In my opinion, if you are not a straight A student, transfer to one of the other local programs with less stringent requirements, and one where the administrators / instructors actually help their students!
I'm certainly not a fan of Tri-C, but failing to NURS classes or you are out is pretty standard. One of the local schools in my area has if you fail your head-to-toe assessment (aka miss ONE thing) you fail the entire nursing program. That's pretty normal.
I would strongly urge people to avoid the Tri-C nursing program. The will set you up for failure. I have an advanced degree and would consider myself well above average and my future with the nursing program is in great jeopardy.

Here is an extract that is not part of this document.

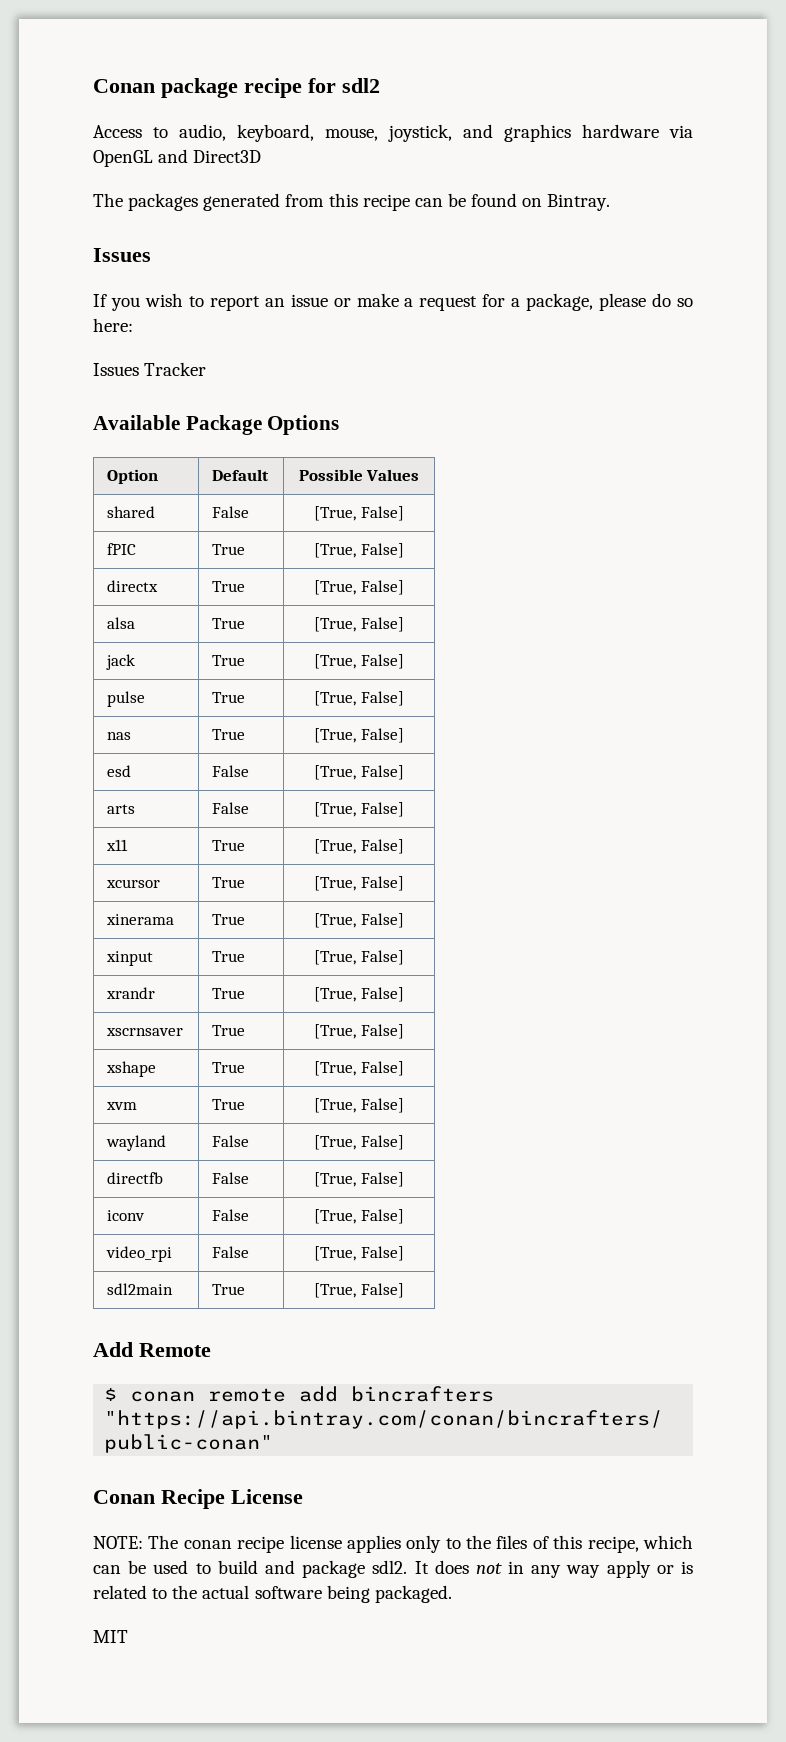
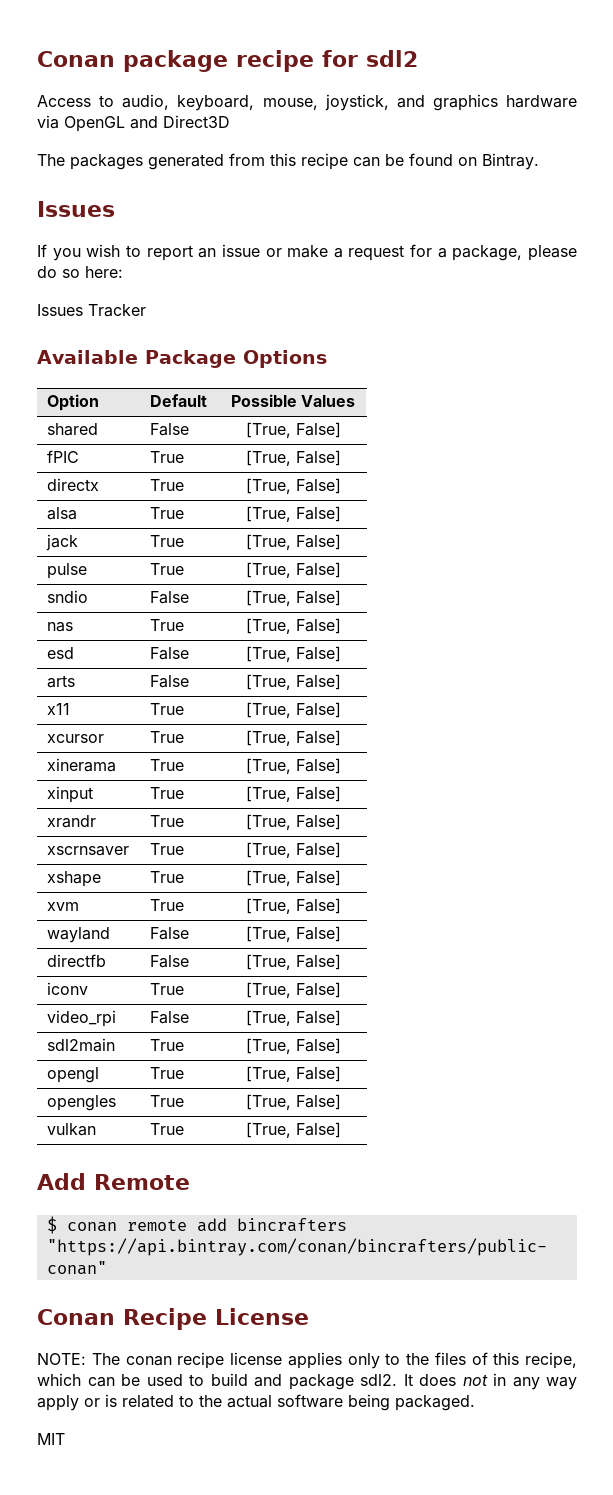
(404, 698) none -> [47,590,89,603] [150,591,190,604] [245,590,341,606] // sndio | False | [True, False]
[212,1209,250,1221] False -> [150,983,185,995] True
(404, 1290) none -> [47,1067,100,1083] [150,1067,185,1079] [245,1066,341,1082] [47,1095,117,1111] [150,1095,185,1107] [245,1094,341,1110] [47,1123,97,1136] [150,1123,185,1135] [245,1122,341,1138] // opengl | True | [True, False] // opengles | True | [True, False] // vulkan | True | [True, False]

We are part of an experimental program at tri-c where they provide us with pre-recorded lectures and have class two hours a week. We are basically responsible for teaching ourselves all of the information. They give us no test preparation whatsoever. The test questions do not come from the pre-recorded lectures. Sometimes they pull a little sentence out of the book as a test question. Sometimes, the questions do not even come from the book or online lectures. When we ask them what we should study, they tell us "everything". This method is obviously not working for 99% of the students. They really need to consolidate or highlight the important material that we need to know as a nurse instead of inundating us with a overabundance of insignificant material that we forget as soon as we are done with the test.
The program is disorganized and the instructors are not helpful at all. From what I understand, Tri-C has a 100% first time pass rate on the NCLEX exam. I suspect they are trying to flunk out all of the students that they feel will not pass first time around. Why not make it mandatory to take a Kaplan NCLEX review course upon completion of the program instead if purposely trying to flunk out so many students.